Le piante dell’oasi si torcevano come se fossero semplici fuscelli di paglia, con mille gemiti e mille scricchiolìi, mentre le lunghe foglie volteggiavano per l’aria; le tende si piegavano verso terra minacciando di spezzare le deboli armature, e pareva che da un istante all’altro dovessero fuggir via.

Le sabbie cadevano dovunque con degli stridìi strani, accumulandosi qua e là per poi risollevarsi. Alcune trombe turbinavano pel deserto tutto abbattendo sul loro vertiginoso passaggio.

Di tratto in tratto dei branchi di gazzelle spaventate o di superbi struzzi, cacciati dalle regioni meridionali dal simun, apparivano un istante per poi dileguarsi con fantastica rapidità verso il nord.

I Tuareg riparati sotto le tende per difendersi da quella pioggia di sabbia, non osavano più mostrarsi. Di quando in quando però si udivano le loro voci a gridare:

— Non vi è che un Dio solo e Maometto è il suo Profeta!...

Era forse l’unica preghiera che conoscessero, poiché tutti gli abitanti del Sahara, quantunque siano maomettani, all’infuori della grande setta dei senussi, non conoscono il Corano che di nome.

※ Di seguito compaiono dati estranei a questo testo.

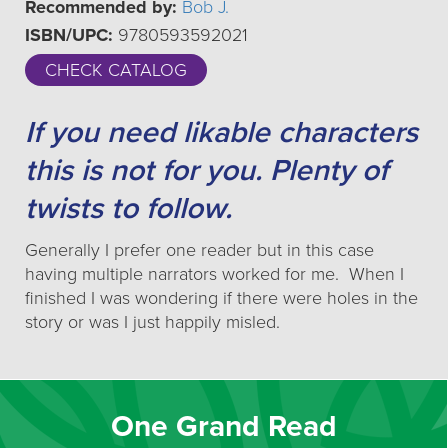
Recommended by:
Bob J.
ISBN/UPC:
9780593592021
CHECK CATALOG
If you need likable characters
this is not for you. Plenty of
twists to follow.
Generally I prefer one reader but in this case
having multiple narrators worked for me. When I
finished I was wondering if there were holes in the
story or was I just happily misled.
One Grand Read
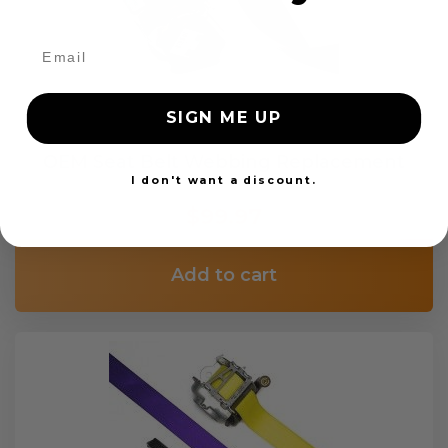
SIGN ME UP
OEM Seat Belt Webbing Replacement
I don't want a discount.
$99.97
Add to cart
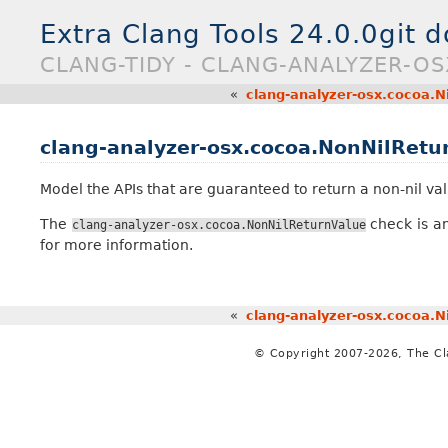
Extra Clang Tools 24.0.0git 
CLANG-TIDY - CLANG-ANALYZER-O
«
clang-analyzer-osx.cocoa.N
clang-analyzer-osx.cocoa.NonNilRetu
Model the APIs that are guaranteed to return a non-nil val
The
check is an
clang-analyzer-osx.cocoa.NonNilReturnValue
for more information.
«
clang-analyzer-osx.cocoa.N
© Copyright 2007-2026, The C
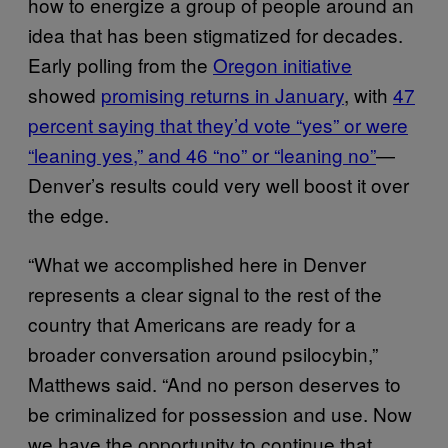
how to energize a group of people around an
idea that has been stigmatized for decades.
Early polling from the
Oregon initiative
showed
promising returns in January
, with
47
percent saying that they’d vote “yes” or were
“leaning yes,” and 46 “no” or “leaning no”
—
Denver’s results could very well boost it over
the edge.
“What we accomplished here in Denver
represents a clear signal to the rest of the
country that Americans are ready for a
broader conversation around psilocybin,”
Matthews said. “And no person deserves to
be criminalized for possession and use. Now
we have the opportunity to continue that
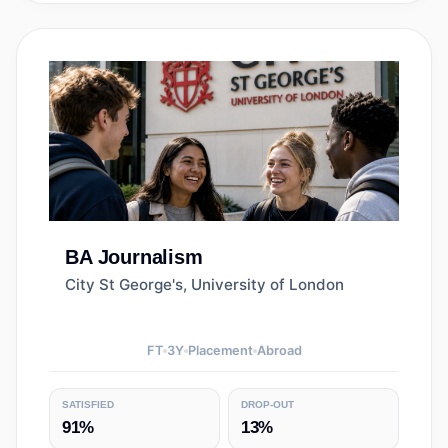
BA
Journalism
City St George's, University of London
FT
3
Y
Placement
Abroad
SATISFIED
DROP-OUT
91%
13%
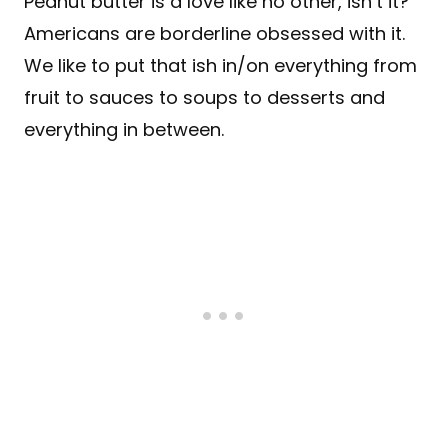
Peanut butter is a love like no other, isn’t it?
Americans are borderline obsessed with it.
We like to put that ish in/on everything from
fruit to sauces to soups to desserts and
everything in between.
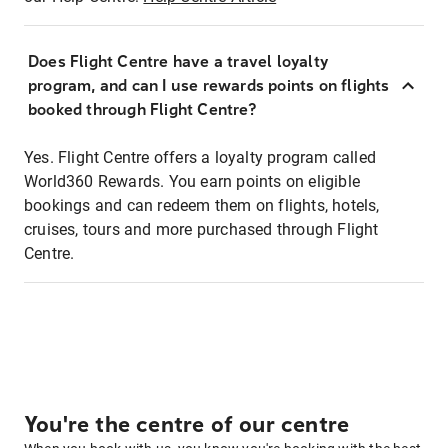
Does Flight Centre have a travel loyalty
program, and can I use rewards points on flights
booked through Flight Centre?
Yes. Flight Centre offers a loyalty program called
World360 Rewards. You earn points on eligible
bookings and can redeem them on flights, hotels,
cruises, tours and more purchased through Flight
Centre.
You're the centre of our centre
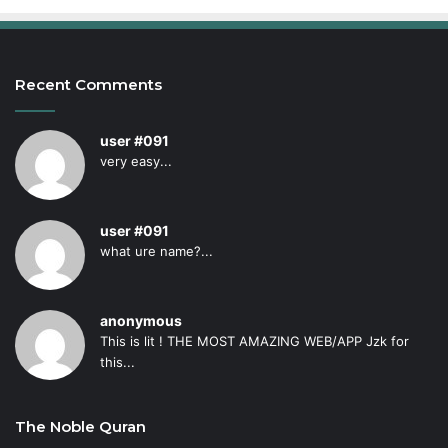
Recent Comments
user #091
very easy...
user #091
what ure name?...
anonymous
This is lit ! THE MOST AMAZING WEB/APP Jzk for
this...
The Noble Quran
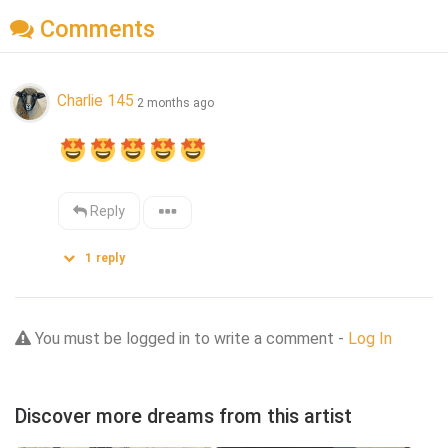
Comments
Charlie 145
2 months ago
Reply
1
reply
You must be logged in to write a comment -
Log In
Discover more dreams from this artist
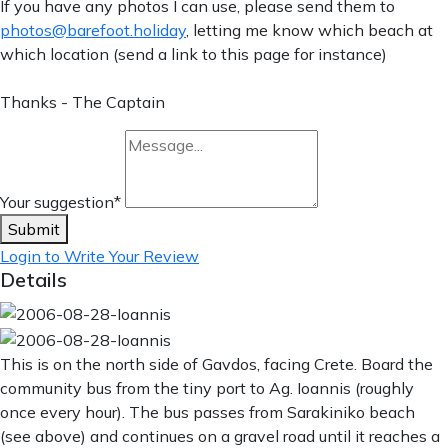
If you have any photos I can use, please send them to
photos@barefoot.holiday
, letting me know which beach at
which location (send a link to this page for instance)
Thanks - The Captain
Your suggestion
*
Submit
Login to Write Your Review
Details
This is on the north side of Gavdos, facing Crete. Board the
community bus from the tiny port to Ag. Ioannis (roughly
once every hour). The bus passes from Sarakiniko beach
(see above) and continues on a gravel road until it reaches a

Verso le dieci, quando l’oscurità era maggiore e più infuriava il simun, lo scozzese che spiava il pallone da una fessura della tenda, disse a William:

— Venite: un ritardo di pochi minuti può esserci fatale.

Aveva preso una specie di sacco, entro il quale aveva posto la lettera di William ed una sua che aveva scritto per alcuni suoi parenti che aveva in Scozia, e si era munito d’un coltello e di alcune corde.

Il pallone era legato al tronco d’una palma mediante una grossa fune, ma il vento minacciava di guastarlo. Lo rovesciava violentemente contro terra, lo rialzava e lo faceva girare su se stesso, mentre la sabbia lo investiva da tutte le parti, stridendo sulla seta.

— Aiutatemi, William — disse lo scozzese, aggrappandosi alla fune.

— Cosa volete fare? — chiese l’americano.

— Liberarlo dalla navicella. Scaricato d’un peso così ragguardevole, andrà ben lontano e potrà attraversare facilmente il Mediterraneo.

— Ma le lettere?

— Lego il sacco ad una corda. È di tela impermeabile e l’umidità o la pioggia non guasteranno le carte.

S’aggrapparono alla fune e radunando le loro forze, trassero a terra l’aerostato.

Weddel salì sul tetto della navicella, la quale, come si sa, rassomigliava ad una casetta, legò il sacchetto ad una fune del cerchio, poi tagliò rapidamente tutte le altre corde.

L’aerostato, sentendosi libero, fece un salto immenso nell’aria e sparve verso il nord.

— Buon viaggio — disse Weddel, balzando giù dalla navicella.

— Speriamo che qualcuno lo ritrovi — disse William. — Come sarà contento Ernesto, se riceverà mie notizie!... Povero amico!... Forse mi avrà pianto come morto!...

E rientrarono tutti e due nella tenda, mentre al di fuori il simun si scatenava con orribile violenza.